Airway Bypass Procedure Fails Clinical Test
While early findings demonstrated promising results, recent studies have proven that patients with severe emphysema derive no significant benefits from a less-invasive alternative, known as airway bypass, to surgical lung-volume reduction, known as the sham procedure. That is according to a recent study published in The Lancet.
The study reports that airway bypass failed to improve lung function or dyspnea in comparison to the sham procedure, despite the successful release of trapped air in emphysematous lung tissue. Airway bypass was developed as an alternative to surgical lung-volume reduction, which was proven to improve breathing and reduce dyspnea. However, the surgery was the cause of substantial morbidity.
Performed by broncoscopy, airway bypass calls for the surgical creation of passages in bronchial airways, followed by the placement of paclitaxel-coated stents to maintain passages’ patency. Early studies demonstrated that airway bypass maintained efficacy for six months in patients with a residual volume/total lung capacity (RV/TLC) greater than 67 percent.

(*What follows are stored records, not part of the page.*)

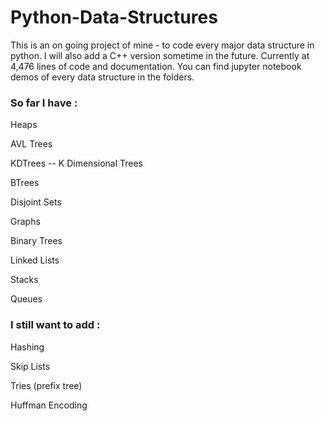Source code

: # Python-Data-Structures
This is an on going project of mine - to code every major data structure in python. I will also add a C++ version sometime in the future. Currently at 4,476 lines of code and documentation. You can find jupyter notebook demos of every data structure in the folders.

### So far I have :

Heaps

AVL Trees

KDTrees -- K Dimensional Trees

BTrees

Disjoint Sets

Graphs

Binary Trees

Linked Lists

Stacks

Queues

### I still want to add :

Hashing

Skip Lists

Tries (prefix tree)

Huffman Encoding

Encouraging early results led to the design of a randomized, controlled trial of airway bypass in patients with severe homogenous emphysema. Investigators at 38 centers across England, Germany, Brazil and the U.S. recruited 315 patients with severe hyperinflation. The patients were then randomized 2:1 to airway bypass or sham procedure.
At the end of the trial, 30 of 208 patients in the airway bypass group demonstrated improvements of 12% or greater in forced vital capacity (FVC) and at least a one-point decrease in dyspnea score, compared to 12 of 107 in the control group. Researchers reported that in the airway bypass group, mean FVC increased from baseline to day one but then returned to baseline over the next three months.
“Although our findings showed safety and transient improvements, no sustainable benefit was recorded with airway bypass in patients with severe homogeneous emphysema,” authors concluded.